R does have limitations. Currently the compilation uses libraries that are constrained to 32-bit integers. This means that some indeces and vectors are limited to the 32-bit (4G) limit. It is possible to find that some object (dataframe) "runs out of space" even when running R on a powerful large-memory computer.
There are ways around this, as well as packages that create only meta-objects in memory and use HDF5 or NetCDF file storage for very large objects (GenABEL, SNPrelate are examples). In addition there generic packages bigmemory and ff that can in some instances provide workarounds for the 32-bit integer limitation.
This is not to say that R isn't a wonderful system, just to be clear that there are limitations.
You are correct, I just checked. I used to run into the problem of objects exceeding vector limits all the time for the reason stated above, and now run into a very similar problem in that data sets exceed RAM. I simply assumed it was due to the same root cause.
Nevertheless, the memory mapping solutions given above are useful when the data sets exceed memory storage. I currently run problems that don't fit into 256 GB RAM; one can throw more memory at the problem, but this can be quite costly.
Gerard Tromp's answer covers the size limitations of R pretty well. I only want to add that, if need be, there are packages on CRAN that wraps a data frame and removes the limitations. Check out CRAN guide to High Performance Computing in R.
R is not good choice when it comes to working with true large-scale data (multi Gb) even if you quite powerful computer with decent memory. In this case it make sense to consider Hive on HDFS...

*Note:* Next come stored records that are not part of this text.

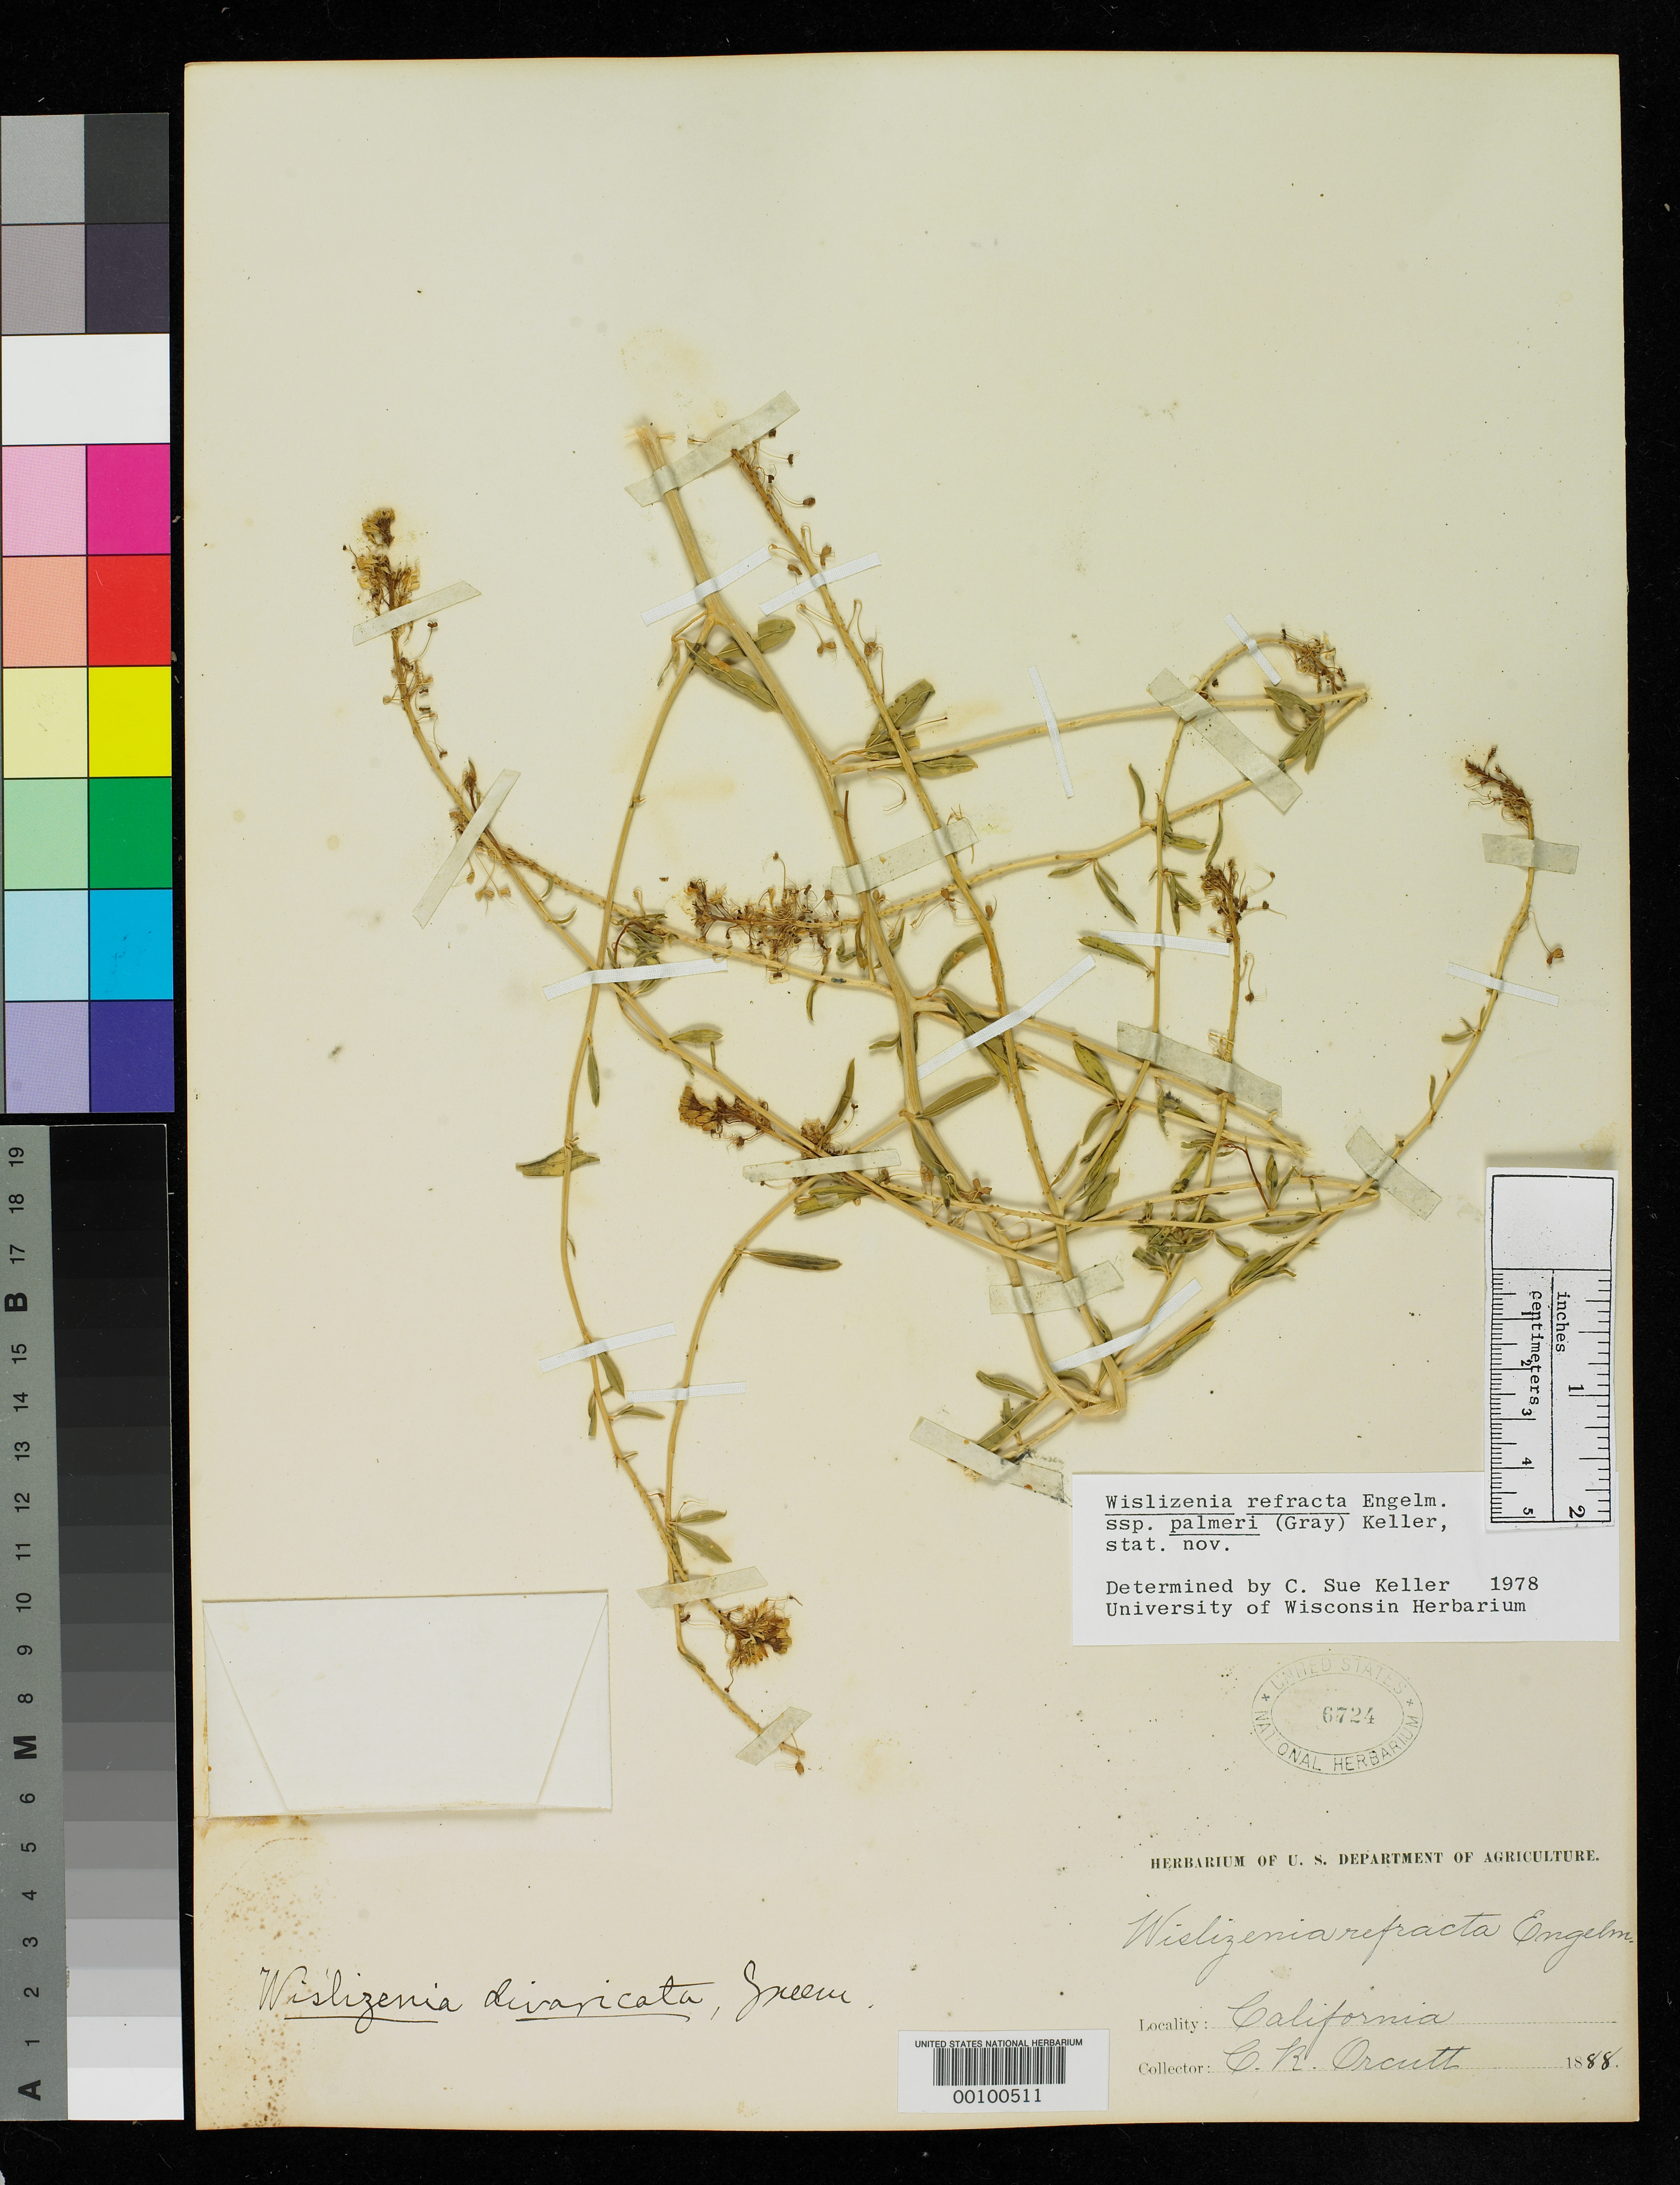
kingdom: Plantae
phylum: Tracheophyta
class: Magnoliopsida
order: Brassicales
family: Cleomaceae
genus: Wislizenia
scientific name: Wislizenia divaricata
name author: Greene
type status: Type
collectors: C. R. Orcutt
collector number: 1492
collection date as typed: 23 Jun 188-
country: United States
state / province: California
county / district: San Diego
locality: At Barrego Springs.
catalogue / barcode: US 6724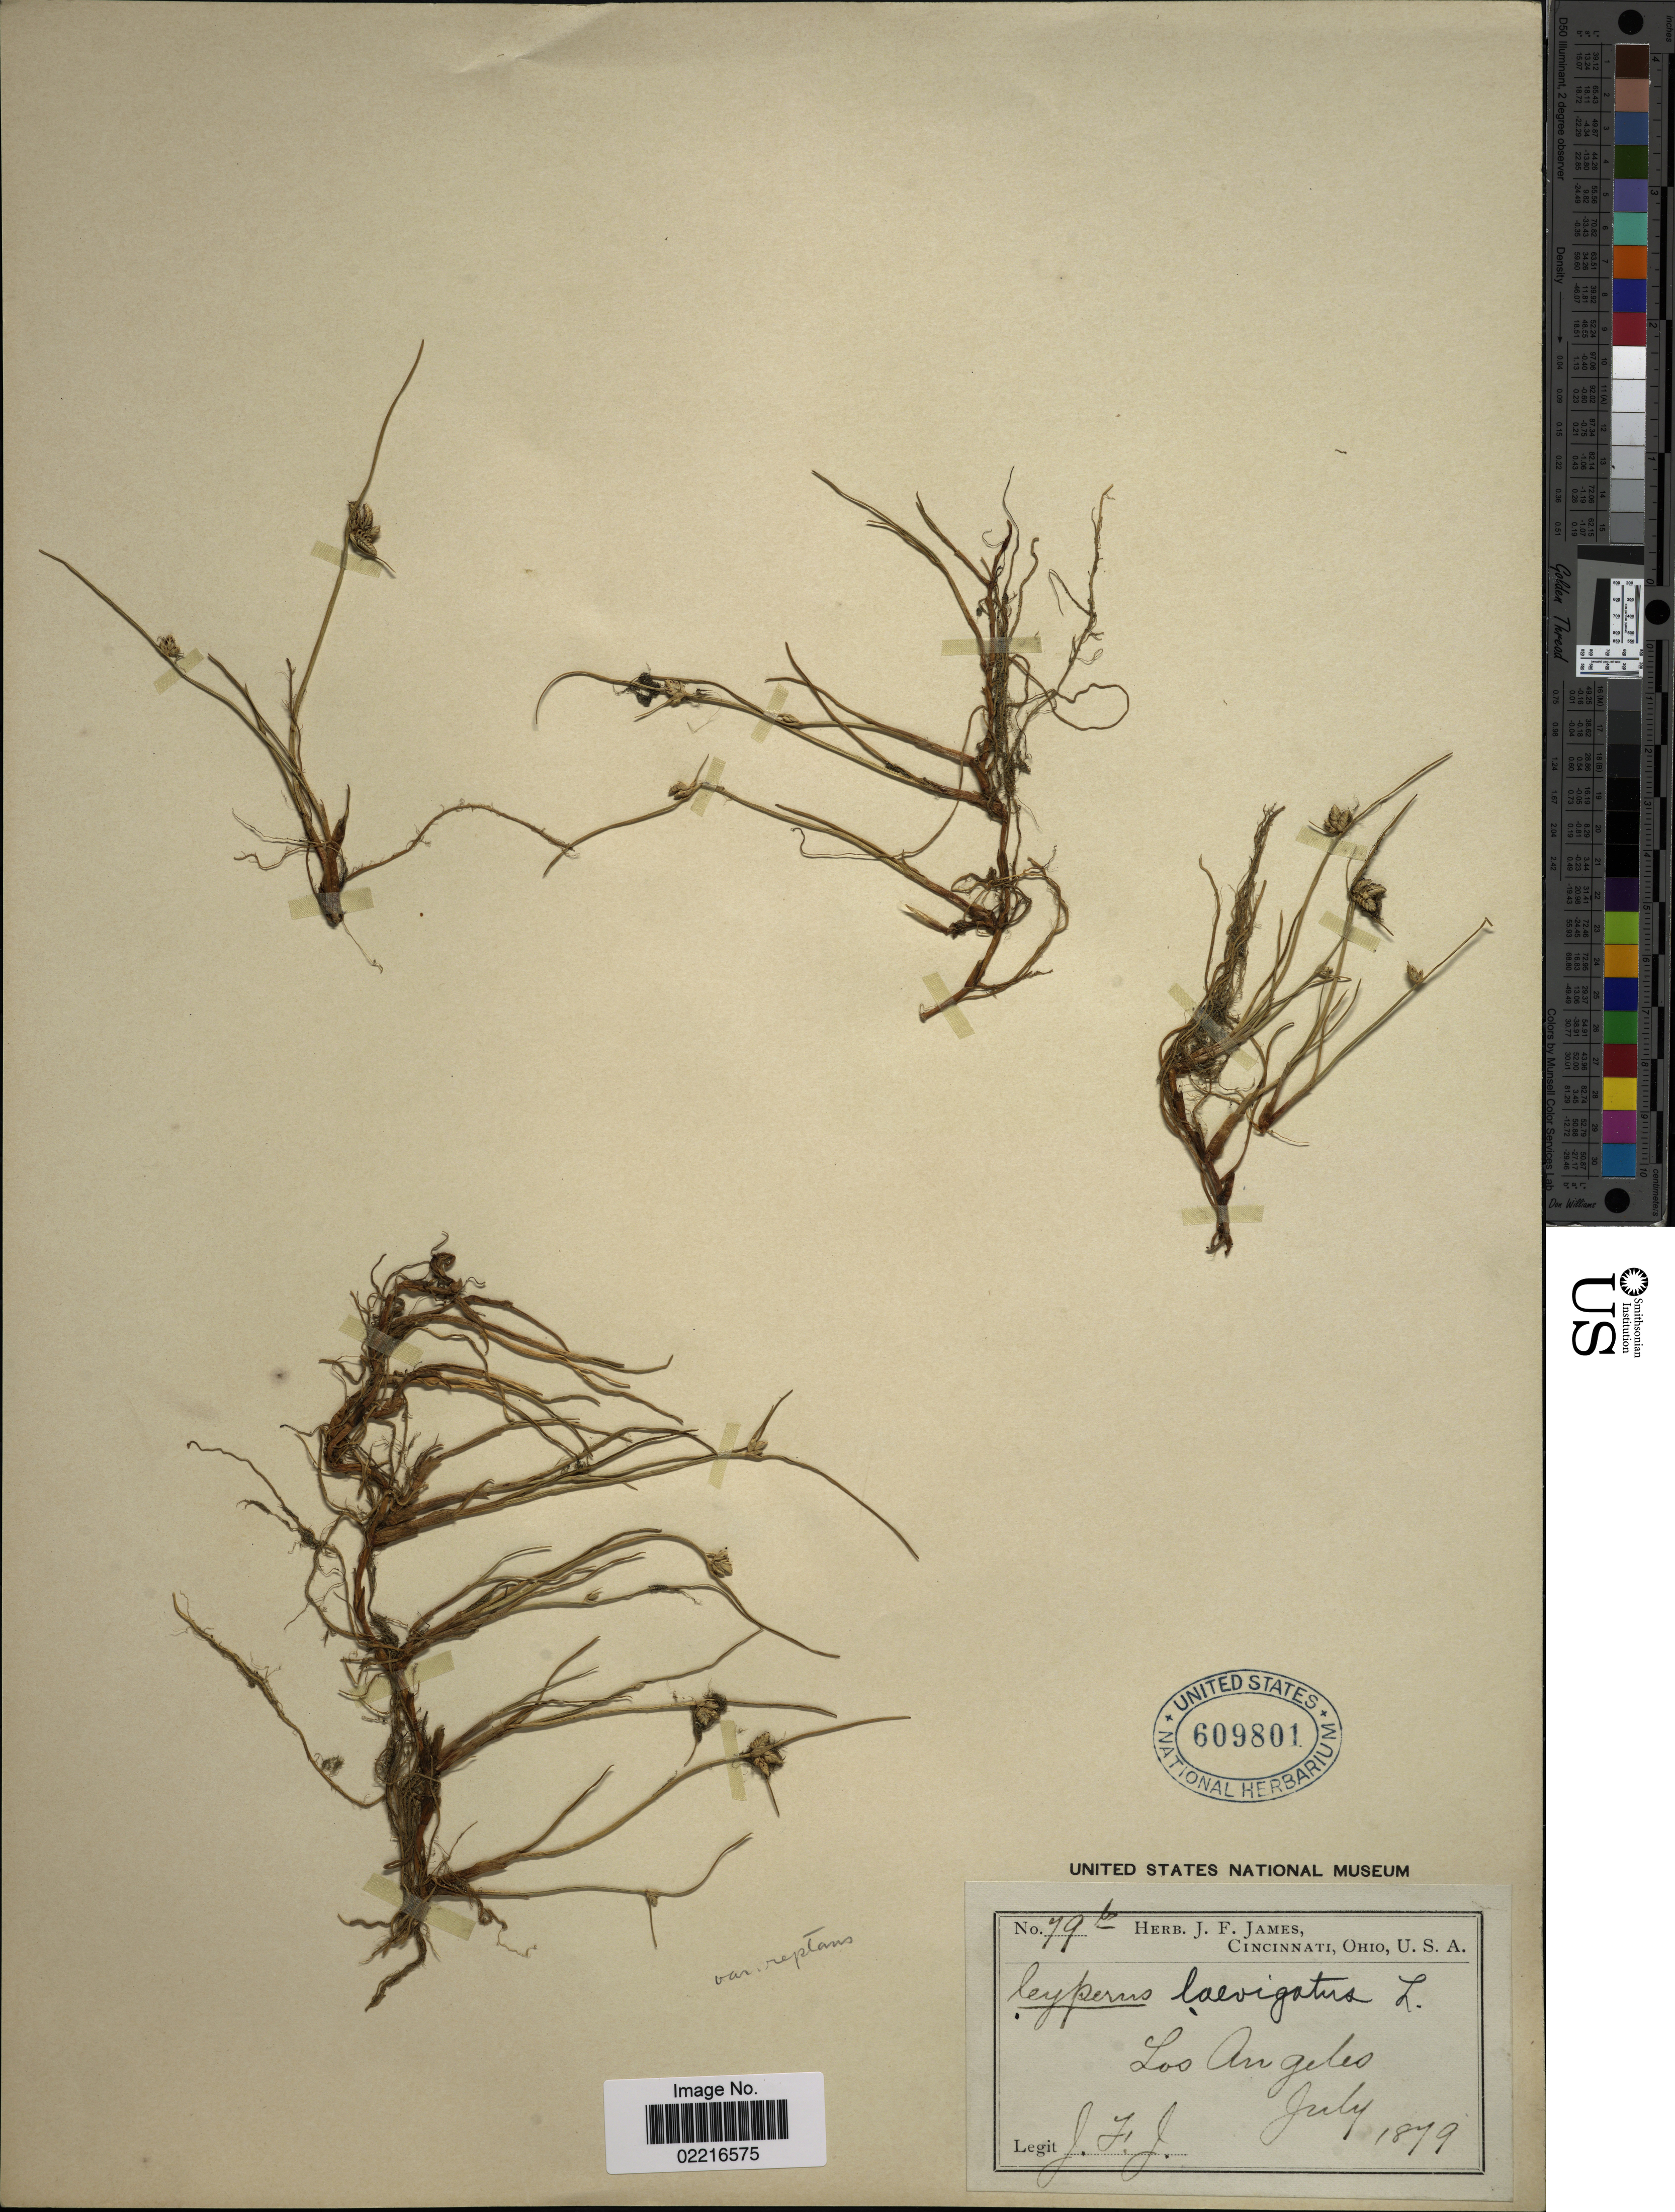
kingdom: Plantae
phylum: Tracheophyta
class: Liliopsida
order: Poales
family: Cyperaceae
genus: Cyperus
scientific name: Cyperus laevigatus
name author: L.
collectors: J. James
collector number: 79b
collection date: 1879-07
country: United States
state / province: California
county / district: Los Angeles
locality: Los Angeles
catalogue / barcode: US 609801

max length of a vector (or dataframe) in R is still around 2 billion, which is a hard cap I hit some time ago. https://stackoverflow.com/questions/10640836/max-length-for-a-vector-in-r
Nonetheless R is a great tool for analyzing medium sized and big data:
you either use spark via sparkr or sparklyr and scale analysis written with r wrappers around spark .
Another solution is disk.frame, which lets you manipulate data.tables as chucnks written and read from fst files from the harddisk.
Here the main limit is the space of the local harddrive, as it is currently not designed to work across machines (which can be realized fia futures packages in one way or another) and the number of cores, as it runs in parallel.
disk.frame is the fastest and my favorite out of core data manipulation solution I have worked with so far and matches speeds of column databases as monetdb or duckdb with the advantage of allowing you to simpily use the map function to ue arbitrary r functions on any disk.frame which fits on your harddrive.
duckdb is also a nice embedded database (sqlite of anlaytics) for simple sql things and very fast on commodidity hardware:
r is fun for big data. sparklyr scales endless via google cloud autoscaling, but I prefer to stay local and natively r if possible, often spark is overkill and running pipelines on clusters which could run fast on a single workstation is not green (see for example https://www.r-bloggers.com/disk-frame-is-epic/).
It is amazing what you can do with disk.frame on a stupid laptop with a fast ssd.
Cloud is not necassary for medium data, which ranges terrabytes.
I heard that sparkr can run native r code too, I did not experiment with it, but I would expect it to run into the hard cap of 2 billion records as well, to my knowledge only using spark (not native r code in spark) sparklyr or disk.frame allow to go beyond that.
My current flow: 1. disk.frame. 2. if too large for one machine, than sparklyr in the google cloud which automatically manages the spark cluster (something I dont want to be busy with).